▶ **Work instructions**:
All pictures are to be excluded when the data below is output verbatim.

▶ **Available records**:
+++

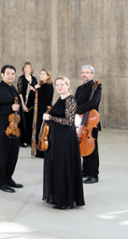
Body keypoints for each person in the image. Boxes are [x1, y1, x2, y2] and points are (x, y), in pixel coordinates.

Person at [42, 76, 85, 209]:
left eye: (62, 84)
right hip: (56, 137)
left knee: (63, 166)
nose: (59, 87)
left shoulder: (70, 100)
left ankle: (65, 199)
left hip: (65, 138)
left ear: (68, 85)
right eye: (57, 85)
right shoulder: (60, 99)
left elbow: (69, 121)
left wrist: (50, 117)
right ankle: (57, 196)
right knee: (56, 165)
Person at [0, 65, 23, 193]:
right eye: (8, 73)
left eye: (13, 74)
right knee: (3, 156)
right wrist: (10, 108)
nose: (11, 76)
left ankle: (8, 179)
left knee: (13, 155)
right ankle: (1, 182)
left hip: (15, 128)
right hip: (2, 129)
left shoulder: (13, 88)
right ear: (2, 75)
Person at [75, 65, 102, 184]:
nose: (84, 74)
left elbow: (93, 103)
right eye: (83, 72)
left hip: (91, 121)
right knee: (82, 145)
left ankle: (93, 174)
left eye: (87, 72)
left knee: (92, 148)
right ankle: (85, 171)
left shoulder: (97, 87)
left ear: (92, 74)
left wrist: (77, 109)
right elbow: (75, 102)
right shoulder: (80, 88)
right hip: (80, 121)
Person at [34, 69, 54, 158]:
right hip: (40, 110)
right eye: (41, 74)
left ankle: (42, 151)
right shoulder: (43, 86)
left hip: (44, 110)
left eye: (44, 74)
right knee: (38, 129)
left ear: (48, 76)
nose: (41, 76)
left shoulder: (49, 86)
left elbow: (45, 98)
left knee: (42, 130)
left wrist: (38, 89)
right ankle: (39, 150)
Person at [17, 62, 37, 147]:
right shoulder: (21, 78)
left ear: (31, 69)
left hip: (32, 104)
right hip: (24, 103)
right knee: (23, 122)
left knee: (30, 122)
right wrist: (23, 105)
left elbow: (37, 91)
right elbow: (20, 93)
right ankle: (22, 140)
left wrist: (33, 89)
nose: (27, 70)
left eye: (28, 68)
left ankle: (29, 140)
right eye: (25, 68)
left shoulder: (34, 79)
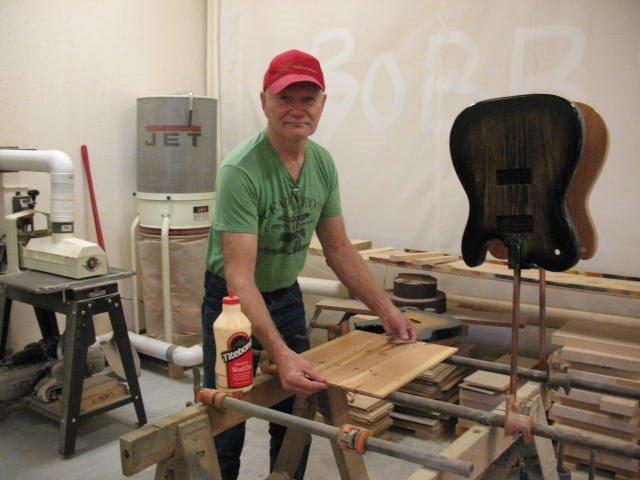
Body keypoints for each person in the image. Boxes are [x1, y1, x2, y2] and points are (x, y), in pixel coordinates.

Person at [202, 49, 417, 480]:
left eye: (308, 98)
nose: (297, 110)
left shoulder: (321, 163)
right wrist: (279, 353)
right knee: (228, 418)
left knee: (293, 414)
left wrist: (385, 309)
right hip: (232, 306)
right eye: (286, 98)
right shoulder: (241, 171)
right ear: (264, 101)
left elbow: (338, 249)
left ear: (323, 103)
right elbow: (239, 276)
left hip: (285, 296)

+++

▶ **Answer box**:
Body keypoints for each person in the image. Boxes are [x1, y1, x2, y2] and points are (x, y), in pixel coordinates.

Person at [42, 76, 85, 209]:
left eye: (62, 84)
right hip: (56, 137)
left knee: (63, 166)
nose: (59, 87)
left shoulder: (70, 100)
left ankle: (65, 199)
left hip: (65, 138)
left ear: (68, 85)
right eye: (57, 85)
right shoulder: (60, 99)
left elbow: (69, 121)
left wrist: (50, 117)
right ankle: (57, 196)
right knee: (56, 165)
Person at [0, 65, 23, 193]:
right eye: (8, 73)
left eye: (13, 74)
right knee: (3, 156)
right wrist: (10, 108)
nose: (11, 76)
left ankle: (8, 179)
left knee: (13, 155)
right ankle: (1, 182)
left hip: (15, 128)
right hip: (2, 129)
left shoulder: (13, 88)
right ear: (2, 75)
Person at [75, 65, 102, 184]:
nose: (84, 74)
left elbow: (93, 103)
right eye: (83, 72)
left hip: (91, 121)
right knee: (82, 145)
left ankle: (93, 174)
left eye: (87, 72)
left knee: (92, 148)
right ankle: (85, 171)
left shoulder: (97, 87)
left ear: (92, 74)
left wrist: (77, 109)
right elbow: (75, 102)
right shoulder: (80, 88)
right hip: (80, 121)
Person at [34, 69, 54, 158]:
right hip: (40, 110)
right eye: (41, 74)
left ankle: (42, 151)
right shoulder: (43, 86)
left hip: (44, 110)
left eye: (44, 74)
right knee: (38, 129)
left ear: (48, 76)
nose: (41, 76)
left shoulder: (49, 86)
left elbow: (45, 98)
left knee: (42, 130)
left wrist: (38, 89)
right ankle: (39, 150)
Person at [17, 62, 37, 147]:
right shoulder: (21, 78)
left ear: (31, 69)
left hip: (32, 104)
right hip: (24, 103)
right knee: (23, 122)
left knee: (30, 122)
right wrist: (23, 105)
left elbow: (37, 91)
right elbow: (20, 93)
right ankle: (22, 140)
left wrist: (33, 89)
nose: (27, 70)
left eye: (28, 68)
left ankle: (29, 140)
right eye: (25, 68)
left shoulder: (34, 79)
Body keypoints for each person in the image. Boxes are [x1, y1, x2, y2] and points are (x, y), in pixel coordinates.

Person at [202, 49, 417, 480]:
left eye: (308, 98)
nose: (297, 110)
left shoulder: (321, 163)
right wrist: (279, 353)
right knee: (228, 418)
left knee: (293, 414)
left wrist: (385, 309)
right hip: (232, 306)
right eye: (286, 98)
right shoulder: (241, 171)
right ear: (264, 101)
left elbow: (338, 249)
left ear: (323, 103)
right elbow: (239, 276)
left hip: (285, 296)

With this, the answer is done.